Building Real-Time Voice AI Agents with LiveKit

Building a real-time voice AI agent is one of those challenges that sits at the intersection of several hard problems: low-latency audio streaming, language model inference, and multilingual support. Over the past few months at Tahreez, I had the opportunity to build exactly this.

The Architecture Challenge

The core problem is straightforward to describe but tricky to solve: a user speaks into a microphone, and the system needs to understand what they said, process it through an LLM, and respond with synthesized speech — all in real-time, with minimal perceived latency.

Traditional speech-to-speech (S2S) solutions handle this as a monolithic pipeline, but we found that a cascaded approach gave us significantly better control over each stage.

Why Cascaded Over S2S?

Our cascaded pipeline breaks the problem into discrete stages:

Speech-to-Text — Transcribe the audio input
Language Detection — Identify Arabic or English
LLM Processing — Generate a contextual response
Text-to-Speech — Synthesize natural-sounding audio

This approach reduced inference costs by 32% and lowered perceived latency by 10% compared to the S2S alternative. The key insight: you can optimize each stage independently.

# Simplified pipeline orchestration
async def process_utterance(audio_chunk: bytes) -> AudioResponse:
    transcript = await stt_engine.transcribe(audio_chunk)
    language = detect_language(transcript)
 
    response = await llm.generate(
        prompt=transcript,
        language=language,
        context=conversation_history
    )
 
    audio = await tts_engine.synthesize(
        text=response,
        voice=get_voice_for_language(language)
    )
 
    return audio

LiveKit and WebRTC

LiveKit handles the real-time communication layer. The framework abstracts away most of the WebRTC complexity while giving you enough control to optimize for your specific use case.
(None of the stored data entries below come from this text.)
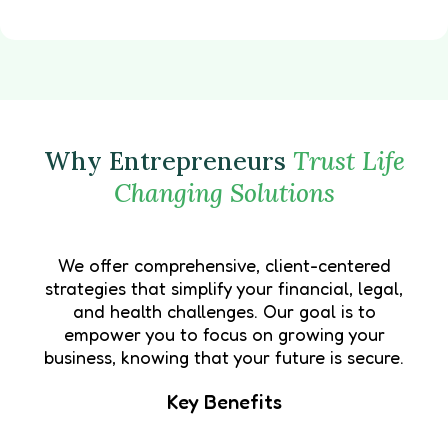
Why Entrepreneurs
Trust Life
Changing Solutions
We offer comprehensive, client-centered
strategies that simplify your financial, legal,
and health challenges. Our goal is to
empower you to focus on growing your
business, knowing that your future is secure.
Key Benefits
The key challenge was managing the audio buffer to minimize the time between when a user stops speaking and when they hear the response. We achieved this by starting TTS synthesis as soon as the first tokens from the LLM were available, streaming the audio back progressively.

Lessons Learned

Latency is everything in voice AI. Users notice delays of more than 500ms.
Language switching mid-conversation is common in bilingual contexts. The system needs to handle this gracefully.
Error recovery in streaming systems requires careful state management. When one stage fails, you need to fail gracefully without breaking the audio stream.

Building voice AI agents taught me that the best architectures are the ones that give you control over the things that matter most — in this case, latency and reliability.